Building on Rock: The Law of Christ and the Role of Works in the Christian Life (Part 1)

Therefore, everyone who hears these words of Mine and acts on them will be like a sensible man who built his house on the rock. The rain fell, the rivers rose, and the winds blew and pounded that house. Yet it didn’t collapse, because its foundation was on the rock. But everyone who hears these words of Mine and doesn’t act on them will be like a foolish man who built his house on the sand. The rain fell, the rivers rose, the winds blew and pounded that house, and it collapsed. And its collapse was great!” (Matthew 7:24-27)

In Sunday school and VBS when I was a child, this passage was a favorite of teachers and pastors everywhere. Why not? It’s one of Jesus’ most powerful images.

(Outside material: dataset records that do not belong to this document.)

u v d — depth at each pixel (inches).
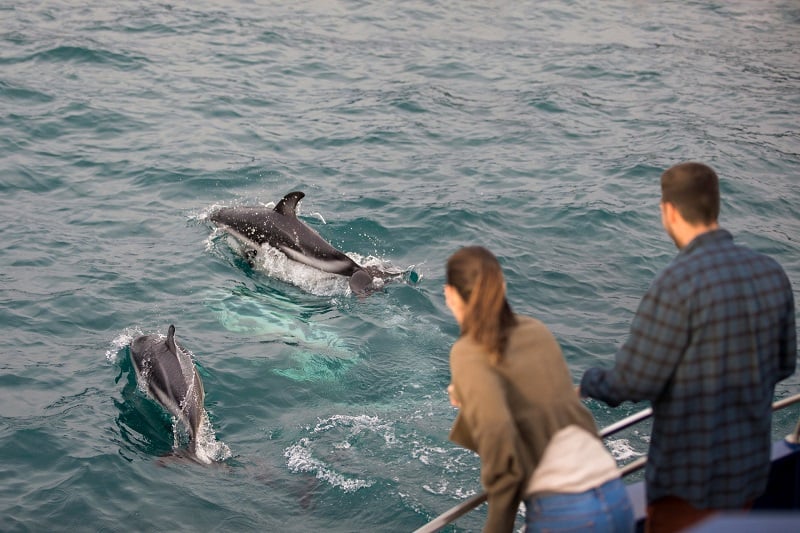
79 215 519.2
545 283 468.1
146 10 951.0
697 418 142.7
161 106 695.7
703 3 1197.7
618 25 1061.8
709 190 145.7
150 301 437.1
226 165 600.1
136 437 336.2
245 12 988.6
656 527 152.6
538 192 581.3
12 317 409.4
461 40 957.2
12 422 338.6
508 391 141.5
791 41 1027.9
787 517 74.1
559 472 137.9
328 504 303.4
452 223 530.0
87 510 296.4
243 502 303.3
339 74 815.1
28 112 655.1
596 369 155.0
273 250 489.7
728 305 139.6
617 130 713.6
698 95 815.7
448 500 305.4
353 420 351.3
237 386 370.9
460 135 683.4
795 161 661.9
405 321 433.4
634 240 520.1
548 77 847.1
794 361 147.8
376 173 602.9
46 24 867.4
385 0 1105.4
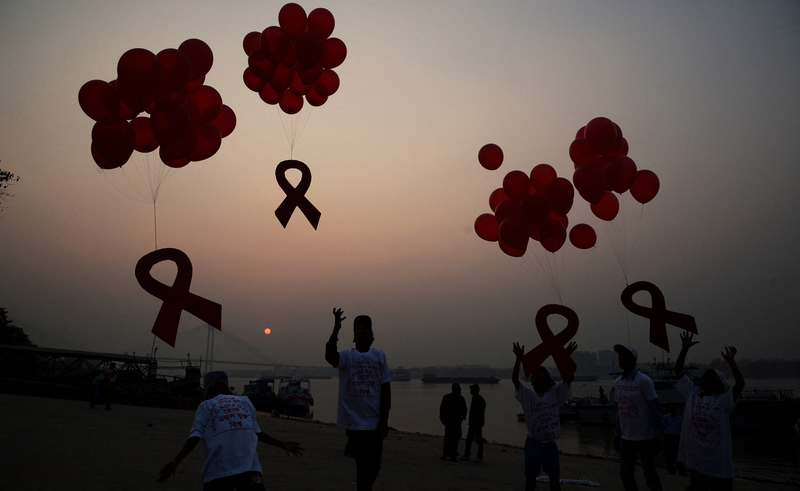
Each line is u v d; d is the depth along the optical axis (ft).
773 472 74.13
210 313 18.60
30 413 48.70
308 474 28.78
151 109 22.52
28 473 22.22
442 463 40.11
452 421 42.19
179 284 18.69
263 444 41.86
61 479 21.66
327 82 26.17
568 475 38.27
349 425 15.33
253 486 12.85
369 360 15.81
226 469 12.82
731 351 18.10
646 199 27.66
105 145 20.47
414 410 221.87
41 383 81.51
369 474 15.23
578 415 141.08
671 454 43.93
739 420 118.21
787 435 115.75
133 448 33.58
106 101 20.77
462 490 27.14
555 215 29.22
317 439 53.06
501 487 29.19
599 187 26.45
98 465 25.98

But like many things, we quickly misappropriate it. A good evangelical, I was taught that Jesus is the Rock, and to build one’s life on the Rock means to invite him into our hearts.

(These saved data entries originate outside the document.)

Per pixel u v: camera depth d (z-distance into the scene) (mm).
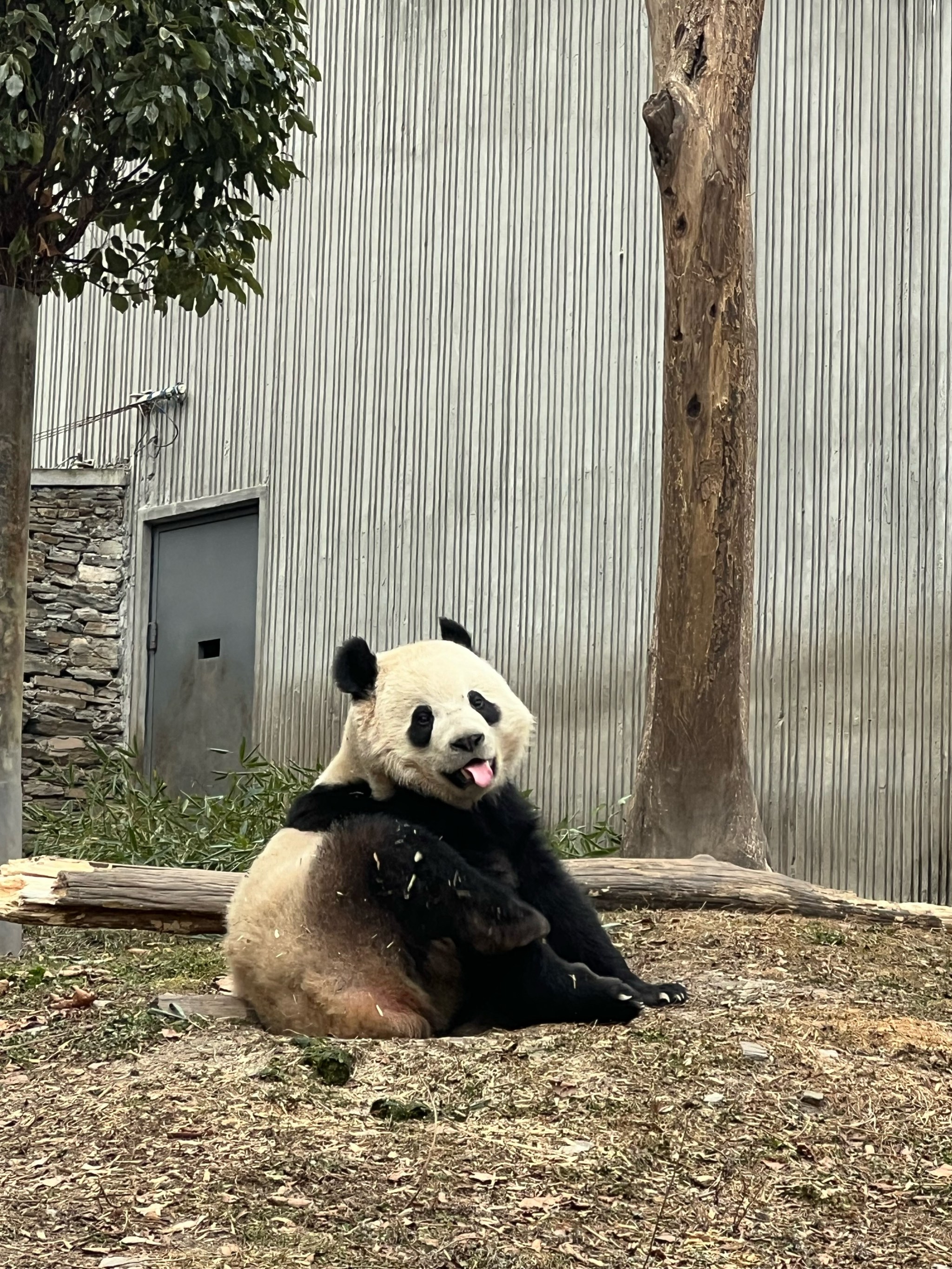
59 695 10656
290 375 9914
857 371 7422
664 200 6250
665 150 6207
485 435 8812
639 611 8031
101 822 7695
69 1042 4398
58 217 6113
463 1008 4512
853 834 7281
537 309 8625
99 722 10766
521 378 8672
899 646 7207
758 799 7555
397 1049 4164
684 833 6258
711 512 6188
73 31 5680
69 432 11438
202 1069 4098
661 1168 3697
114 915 5164
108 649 10867
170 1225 3408
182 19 5730
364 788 4559
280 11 6281
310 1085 3969
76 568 10852
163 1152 3672
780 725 7523
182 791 10453
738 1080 4062
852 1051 4270
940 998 4852
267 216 10070
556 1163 3668
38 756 10492
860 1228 3551
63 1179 3584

That’s not what Jesus said. Rather, this is his conclusion to the long-form teaching we know as the Sermon on the Mount, the most comprehensive collection of moral and spiritual teachings Jesus gave us.

The Sermon is not about how to go to heaven. It’s about how to live. It’s about ordering our lives properly in relation to the kingdom, to God, to ourselves, and to others.

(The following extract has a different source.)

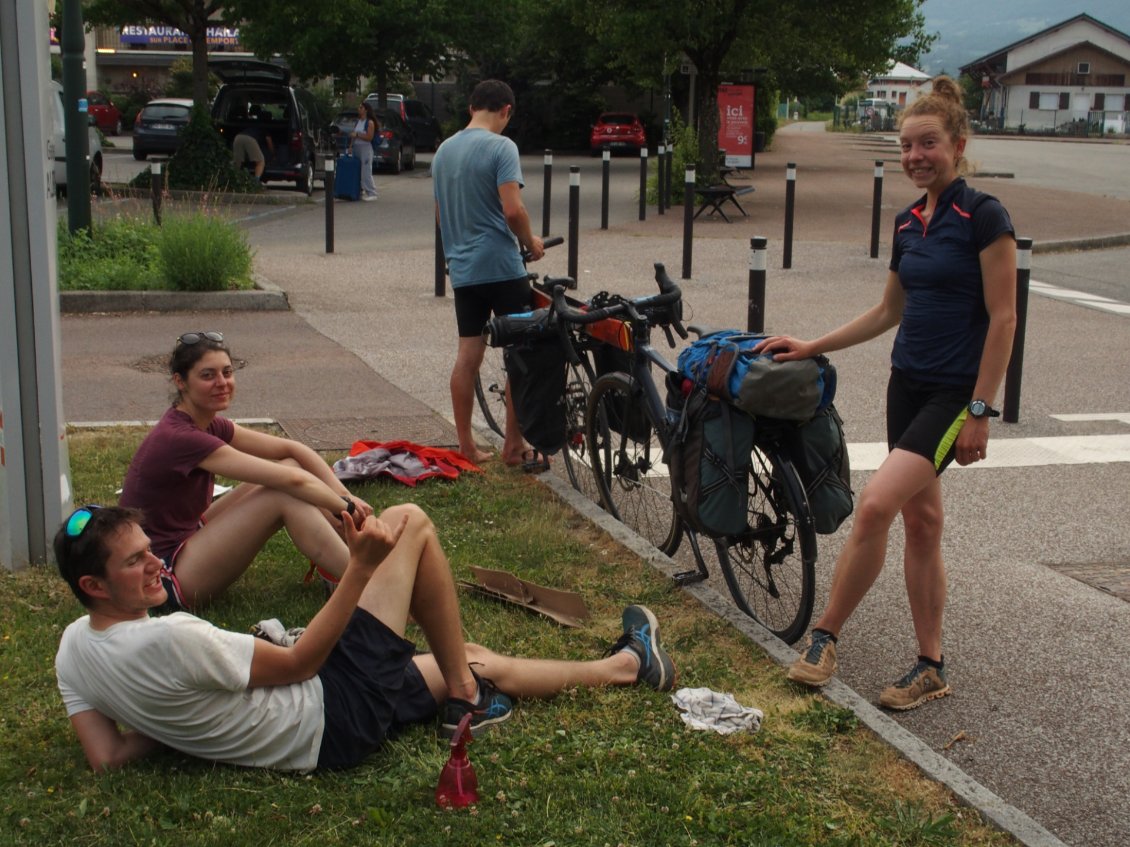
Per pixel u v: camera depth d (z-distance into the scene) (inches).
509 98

If we DO this, Jesus says; if we actually ACT on his teachings, we will build our house on rock—storm-proof.

On the other hand, if we allow his teachings to go in one ear and out the other, if we never turn hearing into action, they will do us no good. When the storms come, all our knowledge will not help us. It’s only what we DID with it that builds anything real in our lives.

As obvious—even self-evident—as this should be, Jesus’ common-sense conclusion can and does awaken ambivalence and confusion in us.

It brings anxiety as to our salvation: does the Sermon on the Mount’s emphasis on action mean that salvation is by works after all?

It brings anxiety as to judgment: do we need to plunge back into a law-oriented relationship with God, always afraid we’re not measuring up … forever uncertain as to whether our “Lord, Lord” at the end of time will result in our hearing, “Depart from me, I never knew you”?

I suggest these anxieties are a sign that we’re still thinking in the wrong categories. We can and SHOULD embrace Jesus’ emphasis on action, without fearing for our salvation. In this case, salvation isn’t the point.

We really need to grasp this, both so that we can get free of crippling confusion AND so that we can pour ourselves wholeheartedly into the lifestyle of the kingdom.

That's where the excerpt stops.